PROBLEM A: In the faculty profile of Jessica Fontaine, which university granted her MA in Cultural Studies: Texts and Culture?
PROBLEM B: Extend the faculty profile of Jessica Fontaine past its final line.

EXTRACT PROVIDED:
════
Jessica Fontaine Title: Instructor
Email: jes.fontaine@uwinnipeg.ca

Biography:
Jessica Fontaine holds a PhD in Communication Studies, Graduate Option in Gender and Women’s Studies from McGill University. Her doctoral research investigates the cultural and media industry practices of professional wrestling to argue that pro wrestling is an affective economy formed and fueled by the contingencies between affect, work, and kayfabe (the performance of realness). It takes an intersectional feminist approach to examine how participants, including wrestling, fans, promoters, and media makers, engage with these contingencies to shape the uneven material and social conditions of the industry. Jessica completed her MA in Cultural Studies: Texts and Culture at the University of Winnipeg, where her research focused on anti-colonial and Indigenous literature and media. She also holds a BA in English Literature from the University of British Columbia.

 She has taught courses on the history of communication, cultural studies, contemporary comics and race, women and gender studies, and academic writing.

Teaching Areas:
Media studies; feminist studies; cultural studies; comics, professional wrestling, popular culture

Courses:
W ENGL-3980-002 TOPICS IN COMICS AND GRAPHIC NOVELS

Publications:

Co-edited with Lowery A. Woodall III and Justin Garcia. Essays on COVID-19 and Professional Wrestling. McFarland & Company Publishing (Forthcoming).
════
DATA SHOWN:
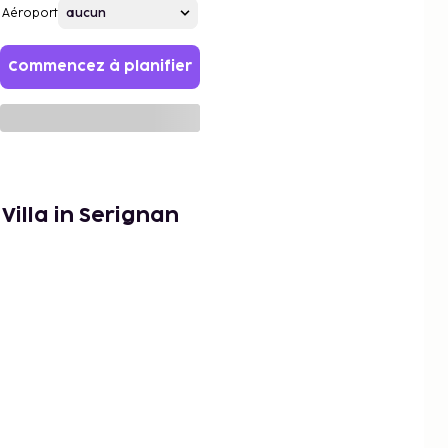
Aéroport
Commencez à planifier
Villa in Serignan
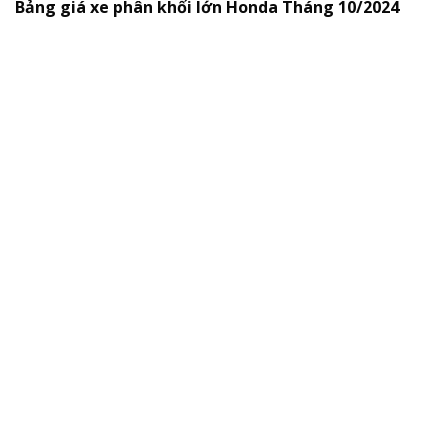
Bảng giá xe phân khối lớn
Honda Tháng 10/2024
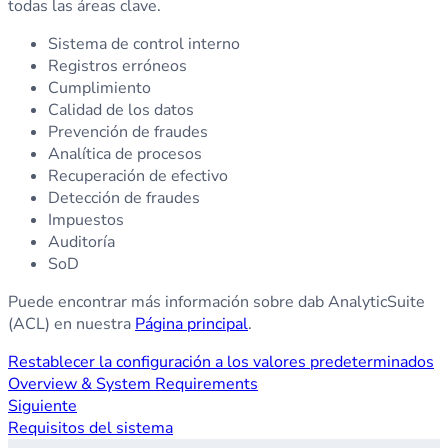
todas las áreas clave.
Sistema de control interno
Registros erróneos
Cumplimiento
Calidad de los datos
Prevención de fraudes
Analítica de procesos
Recuperación de efectivo
Detección de fraudes
Impuestos
Auditoría
SoD
Puede encontrar más información sobre dab AnalyticSuite
(ACL) en nuestra
Página principal
.
Restablecer la configuración a los valores predeterminados
Overview & System Requirements
Siguiente
Requisitos del sistema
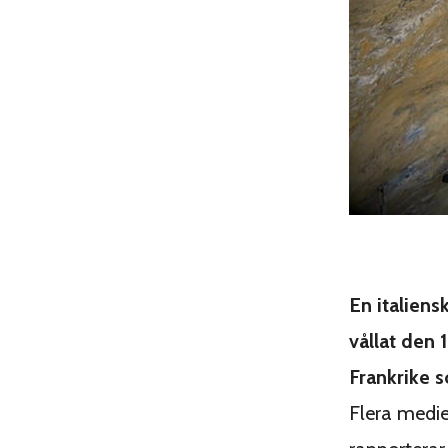
En italiens
vållat den 
Frankrike 
Flera medie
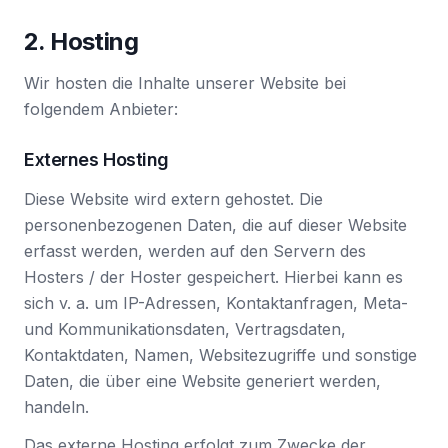
2. Hosting
Wir hosten die Inhalte unserer Website bei
folgendem Anbieter:
Externes Hosting
Diese Website wird extern gehostet. Die
personenbezogenen Daten, die auf dieser Website
erfasst werden, werden auf den Servern des
Hosters / der Hoster gespeichert. Hierbei kann es
sich v. a. um IP-Adressen, Kontaktanfragen, Meta-
und Kommunikationsdaten, Vertragsdaten,
Kontaktdaten, Namen, Websitezugriffe und sonstige
Daten, die über eine Website generiert werden,
handeln.
Das externe Hosting erfolgt zum Zwecke der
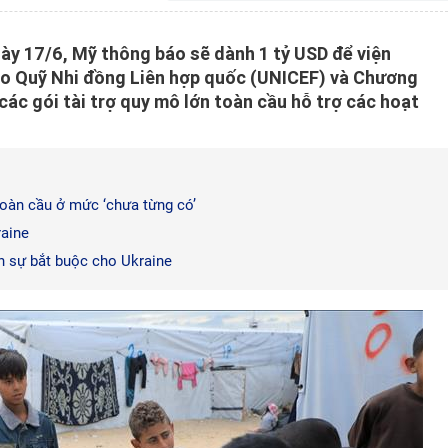
y 17/6, Mỹ thông báo sẽ dành 1 tỷ USD để viện
ho Quỹ Nhi đồng Liên hợp quốc (UNICEF) và Chương
ác gói tài trợ quy mô lớn toàn cầu hỗ trợ các hoạt
toàn cầu ở mức ‘chưa từng có’
raine
 sự bắt buộc cho Ukraine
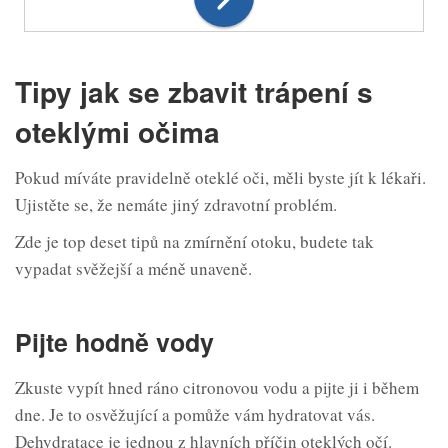
Tipy jak se zbavit trápení s
oteklými očima
Pokud míváte pravidelně oteklé oči, měli byste jít k lékaři.
Ujistěte se, že nemáte jiný zdravotní problém.
Zde je top deset tipů na zmírnění otoku, budete tak
vypadat svěžejší a méně unaveně.
Pijte hodně vody
Zkuste vypít hned ráno citronovou vodu a pijte ji i během
dne. Je to osvěžující a pomůže vám hydratovat vás.
Dehydratace je jednou z hlavních příčin oteklých očí.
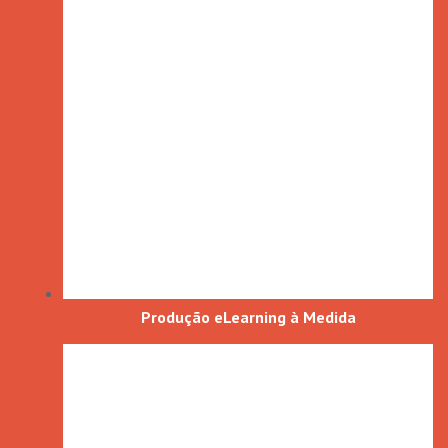
Produção eLearning à Medida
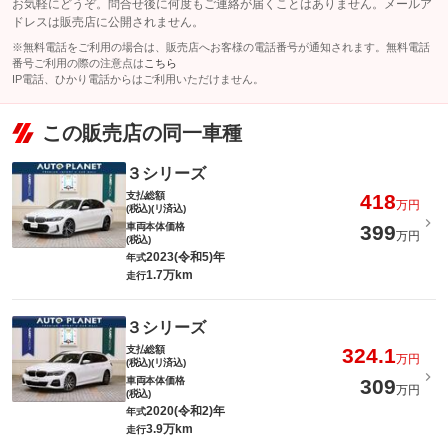
お気軽にどうぞ。問合せ後に何度もご連絡が届くことはありません。メールア
ドレスは販売店に公開されません。
※無料電話をご利用の場合は、販売店へお客様の電話番号が通知されます。無料電話
番号ご利用の際の注意点は
こちら
IP電話、ひかり電話からはご利用いただけません。
この販売店の同一車種
３シリーズ
支払総額
418
万円
(税込)(リ済込)
車両本体価格
399
万円
(税込)
2023(令和5)年
年式
1.7万km
走行
３シリーズ
支払総額
324.1
万円
(税込)(リ済込)
車両本体価格
309
万円
(税込)
2020(令和2)年
年式
3.9万km
走行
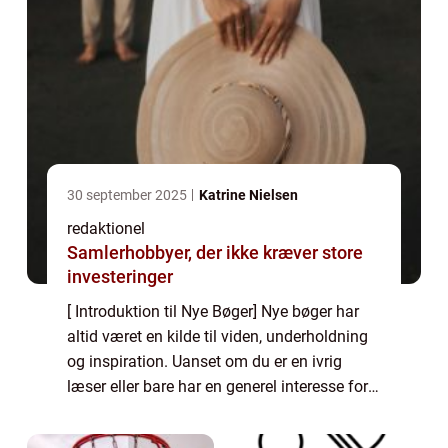
30 september 2025
Katrine Nielsen
redaktionel
Samlerhobbyer, der ikke kræver store
investeringer
[ Introduktion til Nye Bøger] Nye bøger har
altid været en kilde til viden, underholdning
og inspiration. Uanset om du er en ivrig
læser eller bare har en generel interesse for
litteratur, er der altid spændende nye
udgivelser på markedet. Denne arti...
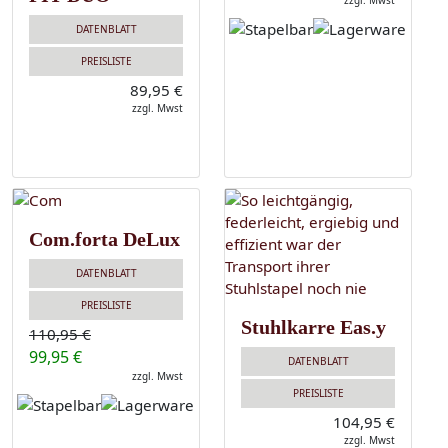
zzgl. Mwst
DATENBLATT
PREISLISTE
89,95 €
zzgl. Mwst
Com.forta DeLux
DATENBLATT
PREISLISTE
Stuhlkarre Eas.y
110,95 €
99,95 €
DATENBLATT
zzgl. Mwst
PREISLISTE
104,95 €
zzgl. Mwst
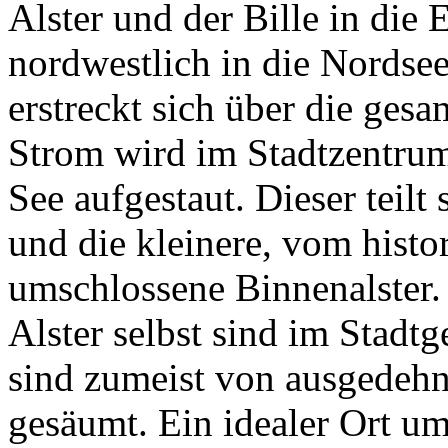
Alster und der Bille in die 
nordwestlich in die Nordsee
erstreckt sich über die gesa
Strom wird im Stadtzentru
See aufgestaut. Dieser teilt
und die kleinere, vom histo
umschlossene Binnenalster. 
Alster selbst sind im Stadtg
sind zumeist von ausgedehn
gesäumt. Ein idealer Ort um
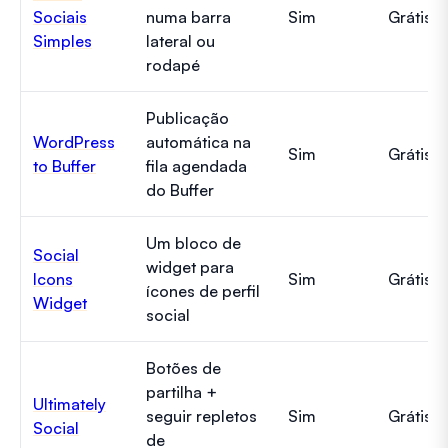
Sociais
numa barra
Sim
Grátis
Simples
lateral ou
rodapé
Publicação
WordPress
automática na
Sim
Grátis
to Buffer
fila agendada
do Buffer
Um bloco de
Social
widget para
Icons
Sim
Grátis
ícones de perfil
Widget
social
Botões de
partilha +
Ultimately
seguir repletos
Sim
Grátis
Social
de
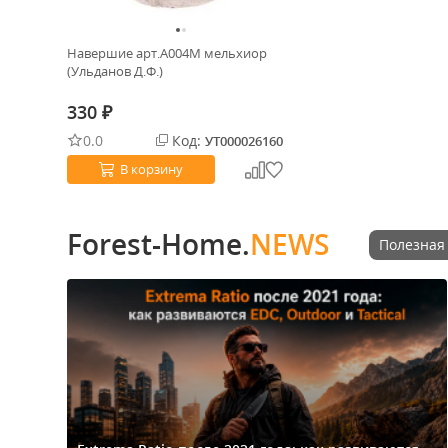
Навершие арт.А004М мельхиор
(Ульданов Д.Ф.)
330
₽
0.0
Код:
УТ000026160
В корзину
Forest-Home.
NEWS
Полезная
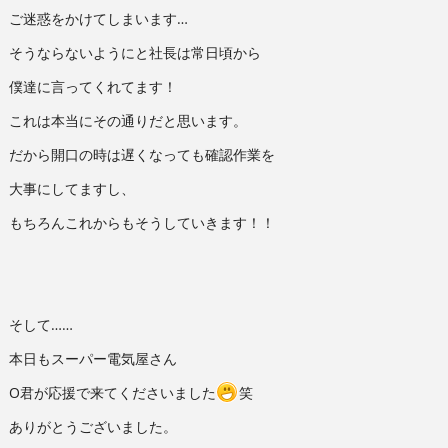
ご迷惑をかけてしまいます…
そうならないようにと社長は常日頃から
僕達に言ってくれてます！
これは本当にその通りだと思います。
だから開口の時は遅くなっても確認作業を
大事にしてますし、
もちろんこれからもそうしていきます！！
そして……
本日もスーパー電気屋さん
O君が応援で来てくださいました
笑
ありがとうございました。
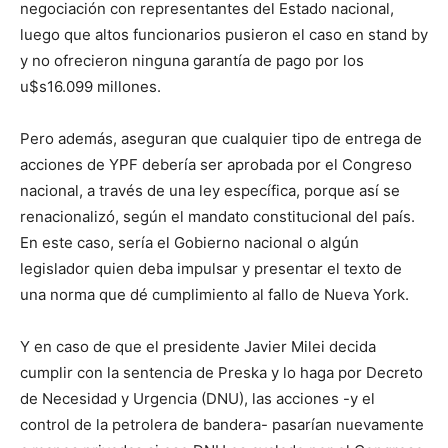
negociación con representantes del Estado nacional,
luego que altos funcionarios pusieron el caso en stand by
y no ofrecieron ninguna garantía de pago por los
u$s16.099 millones.
Pero además, aseguran que cualquier tipo de entrega de
acciones de YPF debería ser aprobada por el Congreso
nacional, a través de una ley específica, porque así se
renacionalizó, según el mandato constitucional del país.
En este caso, sería el Gobierno nacional o algún
legislador quien deba impulsar y presentar el texto de
una norma que dé cumplimiento al fallo de Nueva York.
Y en caso de que el presidente Javier Milei decida
cumplir con la sentencia de Preska y lo haga por Decreto
de Necesidad y Urgencia (DNU), las acciones -y el
control de la petrolera de bandera- pasarían nuevamente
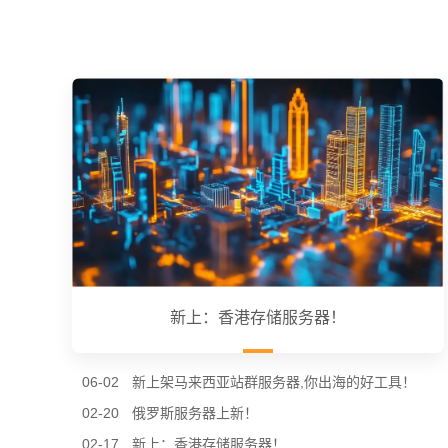
新上：香港存储服务器！
06-02
新上架马来西亚站群服务器,你出海的好工具！
02-20
俄罗斯服务器上新！
02-17
新上：香港存储服务器！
════
REPLY A: The University of Winnipeg.

REPLY B:
Co-edited with Eero Laine and Michael J. Altman. Kayfabe: Working Theories, special Issue of Professional Wrestling Studies Journal 3.1 (2022). 

“Headlocks in Lockdown: Working the At-Home Crowd.” Popular Communication 20(4), 292-304, 2022.

“When Girls Walk: Mobilities of and Resistance to Affective Atmospheres Of Unwelcome.” Space and Culture 25(4), 633-644, 2022.

With Candida Rifkind. “Indigeneity and Intermediality in Will I See?” Graphic Indigeneity: Comics in The Americas and Australasia. Ed. Frederick Luis Aldama. U of Mississippi P, 2020. 34-60.

 “Illusion, Kayfabe, and Identity Performance in Box Brown and Brandon Easton’s Andre the Giant Graphic Biographies.” The Comics Grid 7 (1), 2017.